• **What is being asked**: Find the string "CELG" in the records. Copy every line it appears in.

• **Source data**:
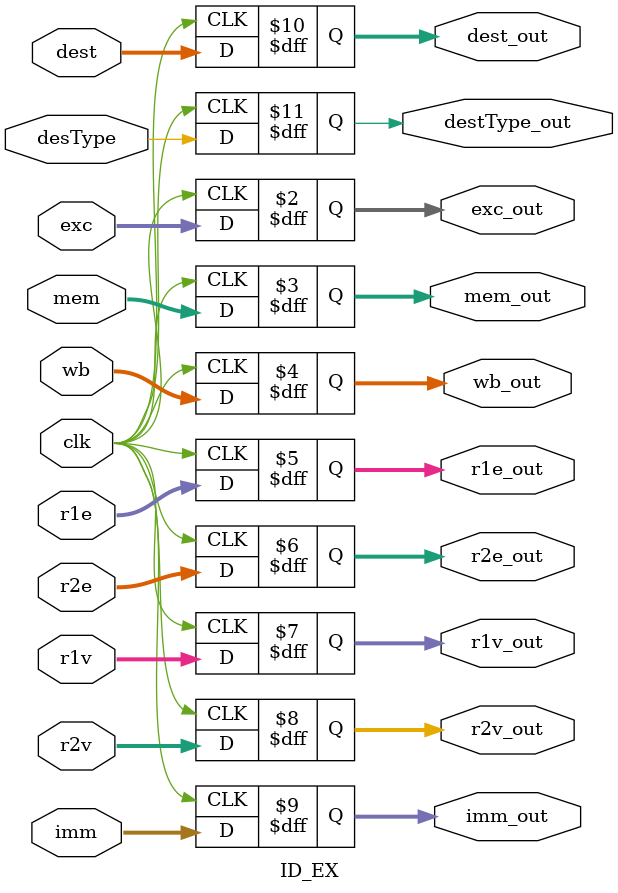
<source format=sv>
module ID_EX(clk, exc, mem, wb, r1e, r2e, r1v, r2v, imm, dest, desType,
						exc_out, mem_out, wb_out, r1e_out, r2e_out, r1v_out, r2v_out, imm_out, dest_out, destType_out);
	input logic clk;
	input logic [4:0] exc;
	input logic [3:0] mem;
	input logic [1:0] wb;
	input logic [20:0] r1e;
	input logic [20:0] r2e;
	input logic [191:0] r1v;
	input logic [191:0] r2v;
	input logic [20:0] imm;
	input logic [3:0] dest;
	input logic desType;
	
	output logic [4:0] exc_out;
	output logic [3:0] mem_out;
	output logic [1:0] wb_out; 
	output logic [20:0] r1e_out;
	output logic [20:0] r2e_out;
	output logic [191:0] r1v_out;
	output logic [191:0] r2v_out;
	output logic [20:0] imm_out;
	output logic [3:0] dest_out;
	output logic destType_out;
	
	always @(negedge clk) begin
		exc_out <= exc;
		mem_out <= mem;
		wb_out <= wb;
		r1e_out <= r1e;
		r2e_out <= r2e;
		r1v_out <= r1v;
		r2v_out <= r2v;
		imm_out <= imm;
		dest_out <= dest;
		destType_out <= desType;
	end
endmodule 
</source>
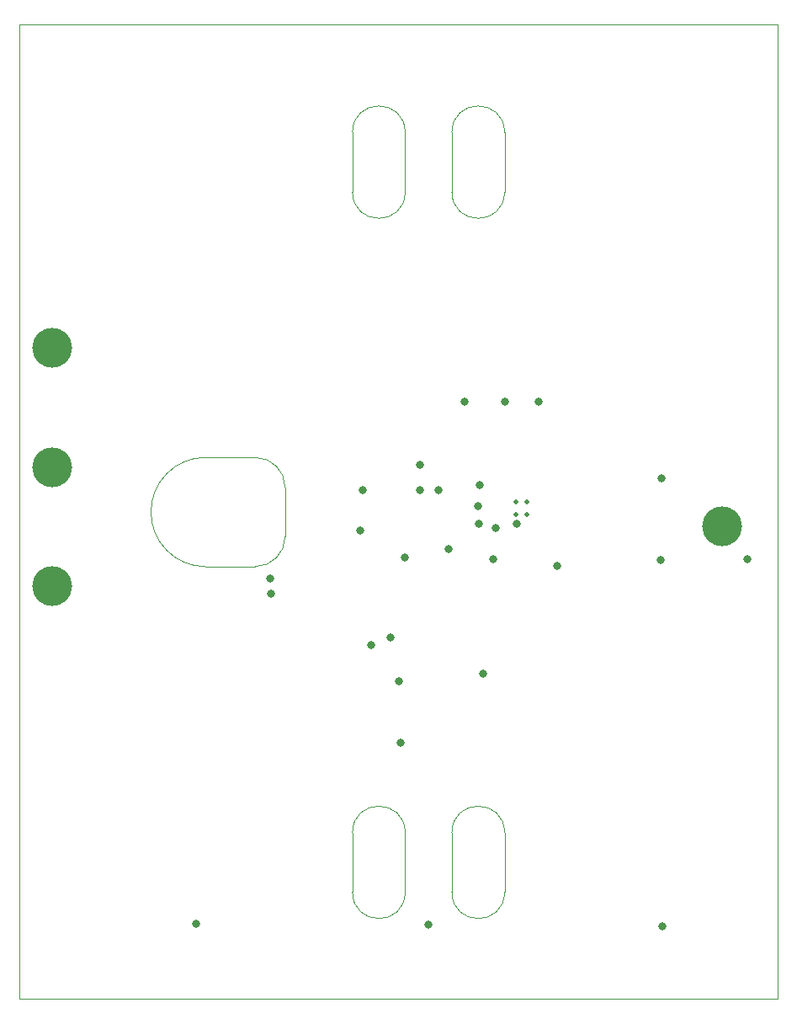
<source format=gbr>
%TF.GenerationSoftware,KiCad,Pcbnew,9.0.0*%
%TF.CreationDate,2025-05-06T20:13:05-04:00*%
%TF.ProjectId,xy_faces_CUpayload_v2,78795f66-6163-4657-935f-43557061796c,3.0*%
%TF.SameCoordinates,Original*%
%TF.FileFunction,Copper,L3,Inr*%
%TF.FilePolarity,Positive*%
%FSLAX46Y46*%
G04 Gerber Fmt 4.6, Leading zero omitted, Abs format (unit mm)*
G04 Created by KiCad (PCBNEW 9.0.0) date 2025-05-06 20:13:05*
%MOMM*%
%LPD*%
G01*
G04 APERTURE LIST*
%TA.AperFunction,HeatsinkPad*%
%ADD10C,0.500000*%
%TD*%
%TA.AperFunction,ComponentPad*%
%ADD11C,4.000000*%
%TD*%
%TA.AperFunction,ViaPad*%
%ADD12C,0.800000*%
%TD*%
%TA.AperFunction,Profile*%
%ADD13C,0.050000*%
%TD*%
%TA.AperFunction,Profile*%
%ADD14C,0.100000*%
%TD*%
G04 APERTURE END LIST*
D10*
%TO.N,GND*%
%TO.C,U2*%
X154375000Y-115070000D03*
X154375000Y-113770000D03*
X153275000Y-115070000D03*
X153275000Y-113770000D03*
%TD*%
D11*
%TO.N,N/C*%
%TO.C,H1*%
X174025000Y-116250000D03*
%TD*%
%TO.N,N/C*%
%TO.C,H1*%
X106650000Y-98250000D03*
%TD*%
%TO.N,N/C*%
%TO.C,H1*%
X106650000Y-122250000D03*
%TD*%
%TO.N,N/C*%
%TO.C,H1*%
X106650000Y-110250000D03*
%TD*%
D12*
%TO.N,GND*%
X176550000Y-119550000D03*
X142075000Y-119325000D03*
%TO.N,+3V3*%
X143600000Y-112600000D03*
X155600000Y-103650000D03*
X149500000Y-114160000D03*
X148100000Y-103650000D03*
X151300000Y-116400000D03*
X152150000Y-103650000D03*
X143640000Y-110050000D03*
X145500000Y-112600000D03*
%TO.N,VSOLAR*%
X141550000Y-131800000D03*
%TO.N,GND*%
X138700000Y-128150000D03*
X168000000Y-156390000D03*
X144450000Y-156250000D03*
X153400000Y-116000000D03*
X137600000Y-116650000D03*
X149675000Y-112100000D03*
%TO.N,VSOLAR*%
X157400000Y-120200000D03*
X140650000Y-127350000D03*
%TO.N,GND*%
X150000000Y-131000000D03*
X121120000Y-156220000D03*
X137912500Y-112600000D03*
X141700000Y-138000000D03*
X151000000Y-119500000D03*
%TO.N,SDA*%
X146500000Y-118500000D03*
X128560000Y-121470000D03*
%TO.N,SCL*%
X128630000Y-123030000D03*
X149600000Y-115990000D03*
%TO.N,Net-(SC5--)*%
X167900000Y-111350000D03*
X167850000Y-119600000D03*
%TD*%
D13*
X136850000Y-153000000D02*
X136850000Y-147000000D01*
X142150000Y-153000000D02*
X142150000Y-147000000D01*
X146850000Y-147000000D02*
X146850000Y-153000000D01*
X152150000Y-153000000D02*
X152150000Y-147000000D01*
X142150000Y-76600000D02*
X142150000Y-82600000D01*
X136850000Y-76600000D02*
X136850000Y-82600000D01*
X146850000Y-76600000D02*
X146850000Y-82600000D01*
X152150000Y-76600000D02*
X152150000Y-82600000D01*
X142150000Y-82600000D02*
G75*
G02*
X136850000Y-82600000I-2650000J0D01*
G01*
D14*
X103350000Y-65750000D02*
X179650000Y-65750000D01*
X179650000Y-163750000D01*
X103350000Y-163750000D01*
X103350000Y-65750000D01*
D13*
X130075000Y-117262500D02*
G75*
G02*
X127075000Y-120262500I-3000000J0D01*
G01*
X146850000Y-76600000D02*
G75*
G02*
X152150000Y-76600000I2650000J0D01*
G01*
X136850000Y-76600000D02*
G75*
G02*
X142150000Y-76600000I2650000J0D01*
G01*
X122050000Y-120262500D02*
G75*
G02*
X122075000Y-109287500I12500J5487500D01*
G01*
X136850000Y-147000000D02*
G75*
G02*
X142150000Y-147000000I2650000J0D01*
G01*
X122050000Y-120262500D02*
X127075000Y-120262500D01*
X142150000Y-153000000D02*
G75*
G02*
X136850000Y-153000000I-2650000J0D01*
G01*
X146850000Y-147000000D02*
G75*
G02*
X152150000Y-147000000I2650000J0D01*
G01*
X152150000Y-153000000D02*
G75*
G02*
X146850000Y-153000000I-2650000J0D01*
G01*
X122075000Y-109287500D02*
X127075000Y-109287500D01*
X130075000Y-117262500D02*
X130075000Y-112287500D01*
X152150000Y-82600000D02*
G75*
G02*
X146850000Y-82600000I-2650000J0D01*
G01*
X127075000Y-109287500D02*
G75*
G02*
X130075000Y-112287500I0J-3000000D01*
G01*
M02*

</source>
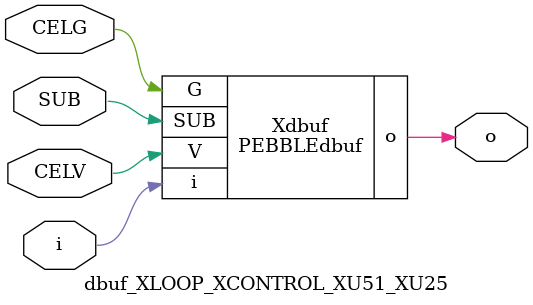
<source format=v>



module PEBBLEdbuf ( o, G, SUB, V, i );

  input V;
  input i;
  input G;
  output o;
  input SUB;
endmodule

//Celera Confidential Do Not Copy dbuf_XLOOP_XCONTROL_XU51_XU25
//Celera Confidential Symbol Generator
//Digital Buffer
module dbuf_XLOOP_XCONTROL_XU51_XU25 (CELV,CELG,i,o,SUB);
input CELV;
input CELG;
input i;
input SUB;
output o;

//Celera Confidential Do Not Copy dbuf
PEBBLEdbuf Xdbuf(
.V (CELV),
.i (i),
.o (o),
.SUB (SUB),
.G (CELG)
);
//,diesize,PEBBLEdbuf

//Celera Confidential Do Not Copy Module End
//Celera Schematic Generator
endmodule

</source>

• **Output**:
module dbuf_XLOOP_XCONTROL_XU51_XU25 (CELV,CELG,i,o,SUB);
input CELG;
.G (CELG)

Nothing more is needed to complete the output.